I went to see a production of a musical written by two of my friends, Mark LaPierre and Jodi Eichelberger. I’d seen it nine years ago in Portland, but this was it’s NYC debut and very exciting. It was as wonderful and witty as I remembered. Very clever lyrics and an accapela score that’s witty and engaging as well as being hauntingly beautiful.
Unfortunately, it was in the wrong festival. See, it was in the Bad Musical Festival. The other two pieces on the program took bad to mean, “Deliberately awful,” and succeeded at that goal. I mean, the actors worked their tails off, but there’s not much you can do when your show is a musical version of “a guy walks into a bar…”
Grimm Late Night on the other hand took bad to mean “naughty” which it is. It was the second show of the evening and when it began the audience clearly didn’t know what to think. They’d just seen a show that was trying to be bad and seemed a little lost at something that was funny because it was well-crafted. And then, they got it and loved the show from there on out.
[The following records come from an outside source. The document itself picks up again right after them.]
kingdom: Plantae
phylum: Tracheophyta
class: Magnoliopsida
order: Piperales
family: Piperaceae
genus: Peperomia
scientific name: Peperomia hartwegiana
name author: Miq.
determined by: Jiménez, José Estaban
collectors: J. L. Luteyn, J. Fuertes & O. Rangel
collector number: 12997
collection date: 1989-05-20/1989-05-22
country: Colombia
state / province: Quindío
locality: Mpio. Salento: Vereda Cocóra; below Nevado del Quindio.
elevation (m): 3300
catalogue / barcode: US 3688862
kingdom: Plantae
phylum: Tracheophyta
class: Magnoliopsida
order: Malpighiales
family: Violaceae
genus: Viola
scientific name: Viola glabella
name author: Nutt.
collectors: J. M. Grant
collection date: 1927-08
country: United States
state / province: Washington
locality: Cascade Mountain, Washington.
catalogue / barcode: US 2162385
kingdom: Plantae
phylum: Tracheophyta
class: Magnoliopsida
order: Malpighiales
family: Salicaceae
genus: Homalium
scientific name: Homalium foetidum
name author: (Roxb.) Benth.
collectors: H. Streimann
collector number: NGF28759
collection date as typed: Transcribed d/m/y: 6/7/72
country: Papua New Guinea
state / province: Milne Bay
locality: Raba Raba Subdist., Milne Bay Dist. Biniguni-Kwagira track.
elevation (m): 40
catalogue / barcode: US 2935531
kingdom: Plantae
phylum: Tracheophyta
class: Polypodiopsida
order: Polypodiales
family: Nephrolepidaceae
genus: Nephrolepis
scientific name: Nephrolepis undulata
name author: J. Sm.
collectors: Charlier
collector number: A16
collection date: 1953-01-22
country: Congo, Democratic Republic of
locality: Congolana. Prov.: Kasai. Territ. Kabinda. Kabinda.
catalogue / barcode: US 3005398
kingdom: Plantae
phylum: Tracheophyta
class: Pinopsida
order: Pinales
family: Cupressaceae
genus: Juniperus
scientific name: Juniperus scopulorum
Afterwards, we went out for dinner at a restaurant that seemed to be trying to emulate the other two plays. The drink specials listed a cosmopolitan as one of their “special” drinks. I mocked that, until I realized that it probably was special since they didn’t know how to make a Sidecar, a Tom Collins or a Gin and Tonic. The first two I tried to order, but the bartender didn’t know what they were. I ordered the G&T which was actively bad. How the heck do you screw up a gin and tonic?